Chains are an interesting way of explaining business or biological processes that connect players in a particular ecosystem.

The supply chain and value chain are handy ways to explain what happens either side of the manufacturing and creative process. The food chain is not so much a chain as a loop from contributors to consumers who in turn become contributors to start the cycle again.

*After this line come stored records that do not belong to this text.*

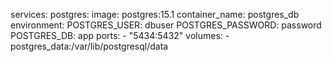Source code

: services:
  postgres:
    image: postgres:15.1
    container_name: postgres_db
    environment:
      POSTGRES_USER: dbuser
      POSTGRES_PASSWORD: password
      POSTGRES_DB: app
    ports:
      - "5434:5432"
    volumes:
      - postgres_data:/var/lib/postgresql/data
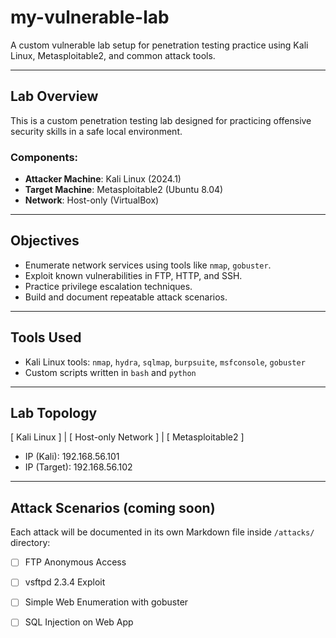 # my-vulnerable-lab

A custom vulnerable lab setup for penetration testing practice using Kali Linux, Metasploitable2, and common attack tools.

---

## Lab Overview

This is a custom penetration testing lab designed for practicing offensive security skills in a safe local environment.

### Components:
- **Attacker Machine**: Kali Linux (2024.1)
- **Target Machine**: Metasploitable2 (Ubuntu 8.04)
- **Network**: Host-only (VirtualBox)

---

## Objectives

- Enumerate network services using tools like `nmap`, `gobuster`.
- Exploit known vulnerabilities in FTP, HTTP, and SSH.
- Practice privilege escalation techniques.
- Build and document repeatable attack scenarios.

---

## Tools Used

- Kali Linux tools: `nmap`, `hydra`, `sqlmap`, `burpsuite`, `msfconsole`, `gobuster`
- Custom scripts written in `bash` and `python`

---

## Lab Topology

  [ Kali Linux ]
        |
[ Host-only Network ]
        |
 [ Metasploitable2 ]


- IP (Kali): 192.168.56.101
- IP (Target): 192.168.56.102

---

## Attack Scenarios (coming soon)

Each attack will be documented in its own Markdown file inside `/attacks/` directory:

- [ ] FTP Anonymous Access
- [ ] vsftpd 2.3.4 Exploit
- [ ] Simple Web Enumeration with gobuster
- [ ] SQL Injection on Web App

 
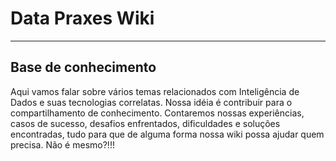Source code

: # Data Praxes Wiki
------------------
## Base de conhecimento

Aqui vamos falar sobre vários temas relacionados com Inteligência de Dados e suas tecnologias correlatas.
Nossa idéia é contribuir para o compartilhamento de conhecimento. 
Contaremos nossas experiências, casos de sucesso, desafios enfrentados, dificuldades e soluções encontradas, tudo para que de alguma forma nossa wiki possa ajudar quem precisa. Não é mesmo?!!!



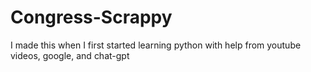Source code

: # Congress-Scrappy
I made this when I first started learning python with help from youtube videos, google, and chat-gpt
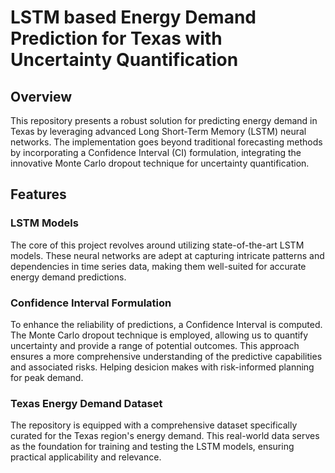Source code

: # LSTM based Energy Demand Prediction for Texas with Uncertainty Quantification

## Overview

This repository presents a robust solution for predicting energy demand in Texas by leveraging advanced Long Short-Term Memory (LSTM) neural networks. The implementation goes beyond traditional forecasting methods by incorporating a Confidence Interval (CI) formulation, integrating the innovative Monte Carlo dropout technique for uncertainty quantification.

## Features

### LSTM Models
The core of this project revolves around utilizing state-of-the-art LSTM models. These neural networks are adept at capturing intricate patterns and dependencies in time series data, making them well-suited for accurate energy demand predictions.

### Confidence Interval Formulation
To enhance the reliability of predictions, a Confidence Interval is computed. The Monte Carlo dropout technique is employed, allowing us to quantify uncertainty and provide a range of potential outcomes. This approach ensures a more comprehensive understanding of the predictive capabilities and associated risks. Helping desicion makes with risk-informed planning for peak demand.

### Texas Energy Demand Dataset
The repository is equipped with a comprehensive dataset specifically curated for the Texas region's energy demand. This real-world data serves as the foundation for training and testing the LSTM models, ensuring practical applicability and relevance.

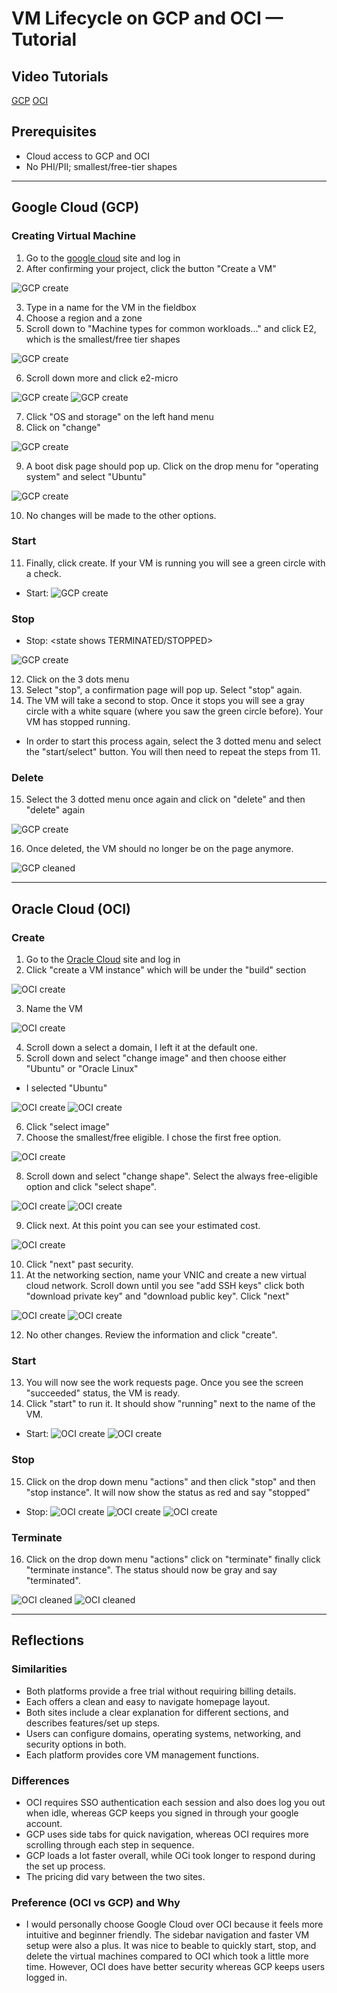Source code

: # VM Lifecycle on GCP and OCI — Tutorial

## Video Tutorials
[GCP](https://drive.google.com/drive/u/4/folders/1mBVUwnlDpNiAHFJyieAPfVtfc8_EHjxE)
[OCI](https://drive.google.com/drive/u/4/folders/1mBVUwnlDpNiAHFJyieAPfVtfc8_EHjxE)

## Prerequisites
- Cloud access to GCP and OCI
- No PHI/PII; smallest/free-tier shapes

---

## Google Cloud (GCP)
### Creating Virtual Machine
1. Go to the [google cloud](https://console.cloud.google.com) site and log in
2. After confirming your project, click the button "Create a VM"

![GCP create](images/gcp/homepage.png)

3. Type in a name for the VM in the fieldbox
4. Choose a region and a zone
5. Scroll down to "Machine types for common workloads..." and click E2, which is the smallest/free tier shapes

![GCP create](images/gcp/machine_configuration.png)

6. Scroll down more and click e2-micro

![GCP create](images/gcp/select_E2.png)
![GCP create](images/gcp/e2micro.png)

7. Click "OS and storage" on the left hand menu
8. Click on "change"

![GCP create](images/gcp/OS_storage.png)

9. A boot disk page should pop up. Click on the drop menu for "operating system" and select "Ubuntu" 

![GCP create](images/gcp/select_operating_sytem.png)

10. No changes will be made to the other options.

### Start
11. Finally, click create. If your VM is running you will see a green circle with a check.

- Start: <state shows RUNNING>
![GCP create](images/gcp/greencircle.png)

### Stop
- Stop: <state shows TERMINATED/STOPPED>

![GCP create](images/gcp/end_dropmenu.png)

12. Click on the 3 dots menu
13. Select "stop", a confirmation page will pop up. Select "stop" again. 
14. The VM will take a second to stop. Once it stops you will see a gray circle with a white square (where you saw the green circle before). Your VM has stopped running.
- In order to start this process again, select the 3 dotted menu and select the "start/select" button. You will then need to repeat the steps from 11. 

### Delete
15. Select the 3 dotted menu once again and click on "delete" and then "delete" again

![GCP create](images/gcp/delete.png)

16. Once deleted, the VM should no longer be on the page anymore.

![GCP cleaned](images/gcp/cleaned.png)

---

## Oracle Cloud (OCI)
### Create
1. Go to the [Oracle Cloud](https://www.oracle.com/cloud/) site and log in
2. Click "create a VM instance" which will be under the "build" section

![OCI create](images/oci/home_page.png)

3. Name the VM

![OCI create](images/oci/naming.png)

4. Scroll down a select a domain, I left it at the default one. 
5. Scroll down and select "change image" and then choose either "Ubuntu" or "Oracle Linux"
- I selected "Ubuntu"

![OCI create](images/oci/image_and_shape.png)
![OCI create](images/oci/select_ubuntu.png)

6. Click "select image"
7. Choose the smallest/free eligible. I chose the first free option.

![OCI create](images/oci/change_image_free.png)

8. Scroll down and select "change shape". Select the always free-eligible option and click "select shape".

![OCI create](images/oci/change_shape.png)
![OCI create](images/oci/domain.png)

9. Click next. At this point you can see your estimated cost.

![OCI create](images/oci/estimated_cost.png)

10. Click "next" past security.
11. At the networking section, name your VNIC and create a new virtual cloud network. Scroll down until you see "add SSH keys" click both "download private key" and "download public key". Click "next"

![OCI create](images/oci/networking.png)
![OCI create](images/oci/SSH_keys.png)

12. No other changes. Review the information and click "create".

### Start

13. You will now see the work requests page. Once you see the screen "succeeded" status, the VM is ready.
14. Click "start" to run it. It should show "running" next to the name of the VM.

- Start: <state shows RUNNING>
![OCI create](images/oci/testing_progress.png)
![OCI create](images/oci/testing_running.png)

### Stop

15. Click on the drop down menu "actions" and then click "stop" and then "stop instance". It will now show the status as red and say "stopped"

- Stop: <state shows STOPPED>
![OCI create](images/oci/Action_dropdown.png)
![OCI create](images/oci/stop_instance.png)
![OCI create](images/oci/stopped.png)

### Terminate
16. Click on the drop down menu "actions" click on "terminate" finally click "terminate instance". The status should now be gray and say "terminated".

![OCI cleaned](images/oci/terminate.png)
![OCI cleaned](images/oci/terminated.png)

---

## Reflections
### Similarities
- Both platforms provide a free trial without requiring billing details.
- Each offers a clean and easy to navigate homepage layout.
- Both sites include a clear explanation for different sections, and describes features/set up steps.
- Users can configure domains, operating systems, networking, and security options in both.
- Each platform provides core VM management functions.

### Differences
- OCI requires SSO authentication each session and also does log you out when idle, whereas GCP keeps you signed in through your google account. 
- GCP uses side tabs for quick navigation, whereas OCI requires more scrolling through each step in sequence.
- GCP loads a lot faster overall, while OCi took longer to respond during the set up process.
- The pricing did vary between the two sites.

### Preference (OCI vs GCP) and Why
- I would personally choose Google Cloud over OCI because it feels more intuitive and beginner friendly. The sidebar navigation and faster VM setup were also a plus. It was nice to beable to quickly start, stop, and delete the virtual machines compared to OCI which took a little more time. However, OCI does have better security whereas GCP keeps users logged in. 
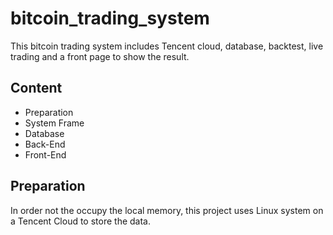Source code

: # bitcoin_trading_system
This bitcoin trading system includes Tencent cloud, database, backtest, live trading and a front page to show the result.

## Content
* Preparation
* System Frame
* Database
* Back-End
* Front-End

## Preparation
In order not the occupy the local memory, this project uses Linux system on a Tencent Cloud to store the data. 
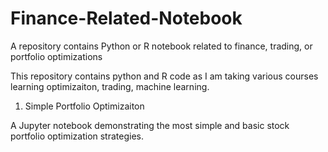 # Finance-Related-Notebook
A repository contains Python or R notebook related to finance, trading, or portfolio optimizations


This repository contains python and R code as I am taking various courses learning optimizaiton, trading, machine learning.

1. Simple Portfolio Optimizaiton

A Jupyter notebook demonstrating the most simple and basic stock portfolio optimization strategies. 

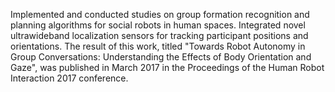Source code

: Implemented and conducted studies on group formation recognition and planning algorithms for social robots in human spaces. Integrated novel ultrawideband localization sensors for tracking participant positions and orientations. The result of this work, titled "Towards Robot Autonomy in Group Conversations: Understanding the Effects of Body Orientation and Gaze", was published in March 2017 in the Proceedings of the Human Robot Interaction 2017 conference.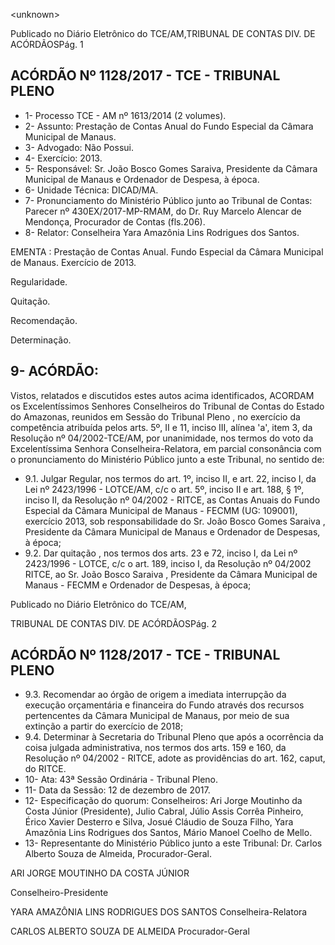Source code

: &lt;unknown&gt;

Publicado  no  Diário Eletrônico do TCE/AM,TRIBUNAL DE CONTAS DIV. DE  ACÓRDÃOSPág. 1

## ACÓRDÃO Nº 1128/2017 - TCE - TRIBUNAL PLENO

- 1- Processo TCE - AM nº 1613/2014 (2 volumes).
- 2- Assunto: Prestação  de  Contas  Anual  do  Fundo  Especial  da  Câmara  Municipal  de Manaus.
- 3- Advogado: Não Possui.
- 4- Exercício: 2013.
- 5- Responsável: Sr.  João  Bosco Gomes Saraiva, Presidente da Câmara Municipal de Manaus e Ordenador de Despesa, à época.
- 6- Unidade Técnica: DICAD/MA.
- 7- Pronunciamento  do Ministério  Público  junto  ao Tribunal  de Contas: Parecer  nº 430EX/2017-MP-RMAM,  do  Dr.  Ruy  Marcelo  Alencar  de  Mendonça,  Procurador  de Contas (fls.206).
- 8- Relator: Conselheira Yara Amazônia  Lins Rodrigues dos Santos.

EMENTA : Prestação de Contas Anual. Fundo Especial da Câmara Municipal de Manaus. Exercício de 2013.

Regularidade.

Quitação.

Recomendação.

Determinação.

## 9- ACÓRDÃO:

Vistos, relatados e discutidos estes autos acima identificados, ACORDAM os Excelentíssimos Senhores Conselheiros do Tribunal de Contas do Estado do Amazonas, reunidos em Sessão do Tribunal Pleno , no exercício da competência atribuída pelos arts. 5º, II e  11,  inciso III, alínea  'a',  item  3,  da  Resolução  nº  04/2002-TCE/AM, por unanimidade, nos termos do voto da Excelentíssima Senhora Conselheira-Relatora, em parcial consonância com o pronunciamento do Ministério Público junto a este Tribunal, no sentido de:

- 9.1. Julgar Regular, nos termos  do art. 1º, inciso II, e art. 22, inciso I, da Lei nº 2423/1996 - LOTCE/AM, c/c o art. 5º, inciso II e art. 188, § 1º, inciso II, da  Resolução  nº  04/2002  -  RITCE,  as  Contas  Anuais  do  Fundo Especial  da  Câmara  Municipal  de  Manaus  -  FECMM  (UG:  109001), exercício  2013,  sob  responsabilidade  do Sr.  João  Bosco  Gomes Saraiva ,  Presidente da Câmara Municipal  de  Manaus e Ordenador de Despesas, à época;
- 9.2. Dar  quitação , nos  termos  dos  arts.  23  e  72,  inciso  I,  da  Lei  nº 2423/1996 - LOTCE, c/c o art. 189, inciso I, da Resolução nº 04/2002 RITCE, ao Sr. João Bosco Saraiva ,  Presidente da Câmara Municipal de Manaus - FECMM e Ordenador de Despesas, à época;

Publicado  no  Diário Eletrônico do TCE/AM,

TRIBUNAL DE CONTAS DIV. DE  ACÓRDÃOSPág. 2

## ACÓRDÃO Nº 1128/2017 - TCE - TRIBUNAL PLENO

- 9.3. Recomendar ao órgão de origem a imediata  interrupção da execução orçamentária e financeira do Fundo através dos recursos pertencentes da Câmara Municipal de Manaus, por meio  de sua extinção a partir do exercício de 2018;
- 9.4. Determinar à  Secretaria  do  Tribunal  Pleno  que  após  a  ocorrência  da coisa  julgada  administrativa, nos  termos  dos  arts.  159  e  160,  da Resolução  nº  04/2002  -  RITCE,  adote  as  providências  do  art.  162, caput, do RITCE.
- 10- Ata: 43ª Sessão Ordinária - Tribunal Pleno.
- 11- Data da Sessão: 12 de dezembro de 2017.
- 12- Especificação  do  quorum: Conselheiros: Ari Jorge Moutinho  da  Costa  Júnior (Presidente), Julio Cabral, Júlio Assis Corrêa Pinheiro, Érico Xavier Desterro e Silva, Josué  Cláudio  de  Souza  Filho,  Yara  Amazônia  Lins  Rodrigues  dos  Santos,  Mário Manoel Coelho de Mello.
- 13- Representante  do  Ministério  Público  junto  a  este  Tribunal: Dr. Carlos  Alberto Souza de Almeida, Procurador-Geral.

ARI JORGE MOUTINHO DA COSTA JÚNIOR

Conselheiro-Presidente

YARA AMAZÔNIA LINS RODRIGUES DOS SANTOS Conselheira-Relatora

CARLOS ALBERTO SOUZA DE ALMEIDA Procurador-Geral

The use chain – I don’t know if that exists as a term, but if it doesn’t I’m coining it now – is an interesting one. At some point somebody acquires something, uses it and passes it onto someone else to use, or else re-uses it themselves – re-consumes it if you like. The product or service doesn’t change materially between one user and the next, or one use and the next. There is no additional value or additional commercial benefit built in to the second or more use. Re-using something is the enemy of commerce, but friend to the consumer and the environment. In a responsible and societally aware culture, if we can’t re-use something then we can recycle it, or reduce it to minimise the impact of its having ceased to be useful or consumable to us.

If we could figure out a way of enabling a win-win for the use chain, the planet might have half a chance.

In any type of business, the general idea is that you pay a supplier for something which you then make better, pass on or add to, in order to be able to sell on to someone else at a profit. This is true when you make and sell products. When you’re in the services business, your suppliers are generally your staff, or perhaps contractors, so it’s a little different.

One of the things I mentioned in my very first post was that we’re generally focused on our customers, but hardly ever our suppliers. We fawn over our customers, treat them like royalty, we’ll do anything for them. Our suppliers? Well, we treat them less well, we hammer them down to improve our margins, we give them the runaround when we have to. After all, they’re our suppliers, right? They’re lower down the food chain than us, or the supply chain at least.

Here’s a question for you: when was the last time you gave your best supplier an award? You put them on a pedestal and made them your supplier of the year, amid much fanfare? I remember listening to a presentation over 20 years ago from a much admired member of the graphic design community, long since dead, who talked about how his company was made a supplier of the year and how it caused him to totally rethink his own relationship with his suppliers.

Remember that your supply chain is often where you can get the early intelligence on emerging trends in your industry, so your suppliers can often become the source of your competitive advantage. Treat your suppliers well, treat them like partners, and good things will happen to you. Amplify and celebrate your best suppliers. They deserve it, they’ll thank you for it and it will serve you well in the long run.